Foot Care for Elderly Diabetics

Diabetes is responsible for up to 60 percent of all lower limb amputations. Among patients with type II diabetes, the estimated risk of developing a foot ulcer is 15 percent. Proper foot care is crucial for long-term survival and well-being, especially among the elderly. Following some basic steps will reduce the risk of foot ulceration and subsequent amputation.
  1. Decreased Sensation

    • People with diabetes are at risk for developing peripheral neuropathies, which can lead to diminished or absent sensation in the lower limbs and feet. Protective sensation is frequently absent among elderly diabetics. Ulcer risk increases when sensation is absent because patients do not feel foreign objects in their shoes, and don't feel pain or discomfort when their skin cracks or blisters.

      Patients can test their protective sensation by using a Semmes-Weinstein 5.07/10g monofilament to poke areas of the foot. If you feel the poke, sensation is intact. If not, that is an area of the foot that needs to be monitored daily. Ask your physician for a supply of monofilaments.

    Foot Inspection

    • Elderly patients with diabetes should get a foot examination by their primary care physician at every visit. Patients should also request a foot screening at every other visit.

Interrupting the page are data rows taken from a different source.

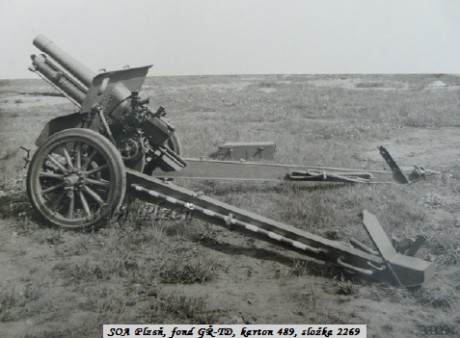
Locate an element on the screen. bar is located at coordinates (169, 192).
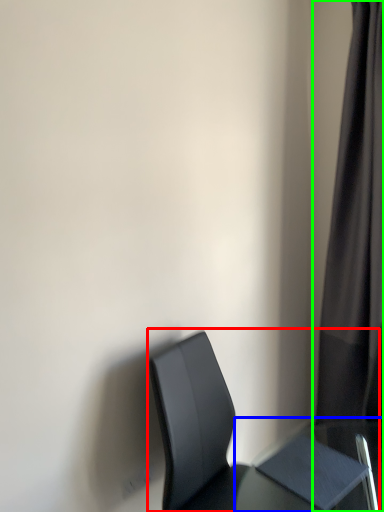
Question: Which object is positioned closest to chair (highlighted by a red box)? Select from table (highlighted by a blue box) and curtain (highlighted by a green box).

Choices:
 (A) table
 (B) curtain

Answer: (A)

      Along with physician care, diabetes patients need to perform their own self-care daily. Each day, elderly diabetics should wash and dry their feet thoroughly, especially between the toes. Toenails should be checked daily and trimmed as necessary. Perform a visual inspection daily, paying special attention to areas with dry, cracked skin, areas with pain or decreased sensation and areas that may be bleeding. If you cannot physically lift your foot to examine it, use a bathroom mirror or recruit assistance from a family member. If you are familiar with your feet, you'll recognize when something is wrong.

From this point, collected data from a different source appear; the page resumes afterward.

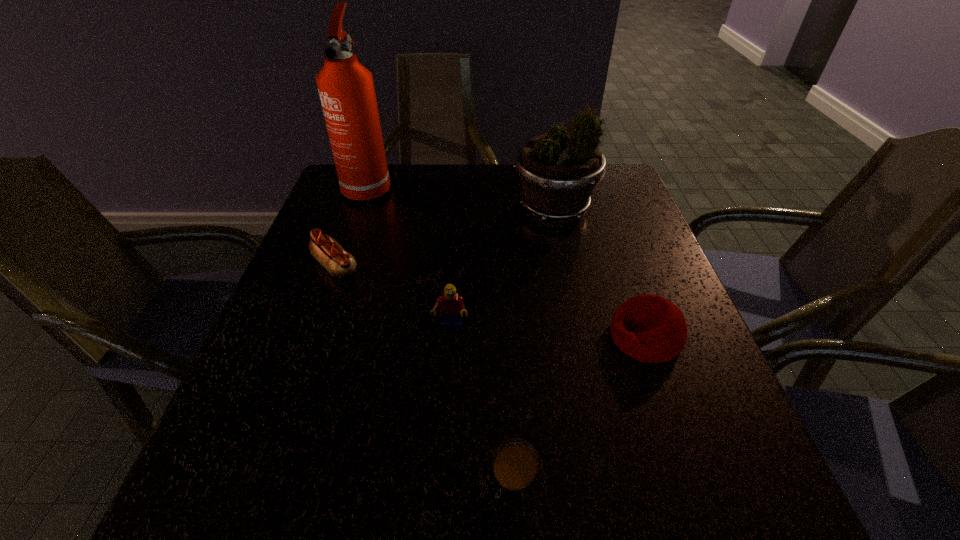
Locate an element on the screen. The height and width of the screenshot is (540, 960). free space located on the seat area of the third shortest object is located at coordinates (431, 336).

Find the location of a particular element. This screenshot has width=960, height=540. free region located on the seat area of the third shortest object is located at coordinates (585, 336).

You are a GUI agent. You are given a task and a screenshot of the screen. Output one action in this format:
    pyautogui.click(x=<x>, y=<y>)
    Task: Click on the vacant space located on the seat area of the third shortest object
    
    Given the screenshot: What is the action you would take?
    (x=425, y=336)

Locate an element on the screen. This screenshot has width=960, height=540. free space located 0.100m on the front of the fourth nearest object is located at coordinates (316, 320).

Identify the location of vacant area situated 0.380m on the back of the nearest object. [x=503, y=280].

The width and height of the screenshot is (960, 540). I want to click on fire extinguisher located at the far edge, so coord(346,89).

Locate an element on the screen. flowerpot that is at the far edge is located at coordinates (558, 172).

Locate an element on the screen. Image resolution: width=960 pixels, height=540 pixels. object located in the near edge section of the desktop is located at coordinates (514, 479).

The height and width of the screenshot is (540, 960). I want to click on fire extinguisher situated at the left edge, so click(346, 89).

Find the location of `sausage that is positioned at the left edge`. sausage that is positioned at the left edge is located at coordinates (339, 263).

      Keep your feet moist and supple by applying an alcohol-free moisturizing lotion to your soles every day. Alcohol can lead to dryness, which increases the risk of cracking with resultant ulceration. Avoid putting moisturizer in between the toes to avoid the risk of fungal infection.

    Proper Shoes

    • Diabetics should always wear comfortable shoes with a deep, wide and rounded toe box. Flip-flops, high-heels and pointed-toe shoes should be avoided. Make sure that your shoes are breathable. Select shoes that are easily adjustable. Consider getting shoes with Velcro straps for easy adjustment.

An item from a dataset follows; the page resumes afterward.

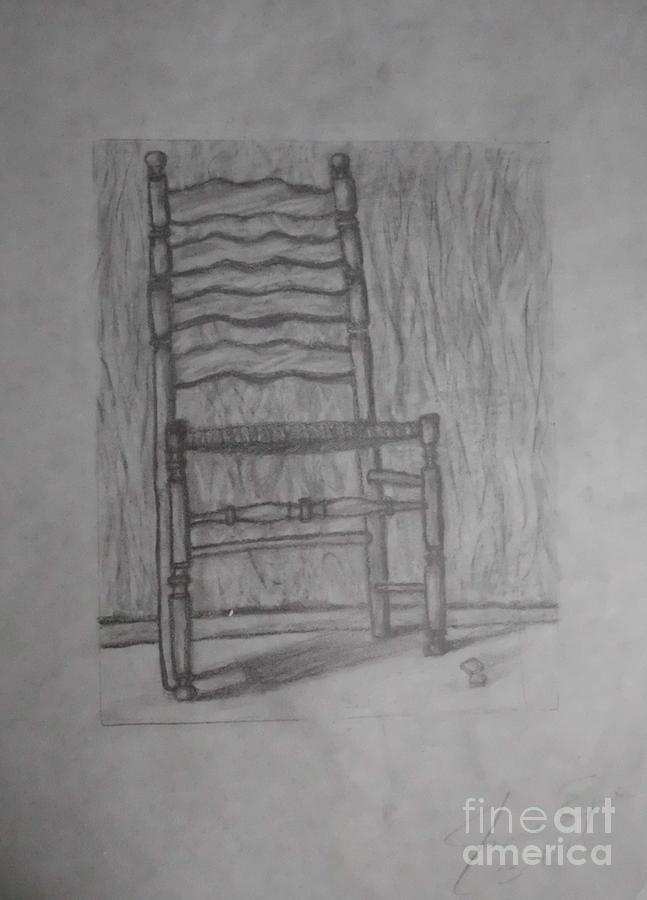
What are the coordinates of `vertical wavy design on wall` in the screenshot? It's located at (487, 247).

      Purchase your shoes from stores that have knowledgeable staff who are familiar with diabetes. Always get your shoes fitted at the end of the day, when your feet are their widest. Fit your shoes to the largest foot, so that it comfortably accommodates the longest toe.

      Rotate your shoes regularly, and break new shoes in gradually. Always check inside your shoes before putting them on. If you have neuropathy or diminished sensation in your feet, you may not feel objects that can damage your skin.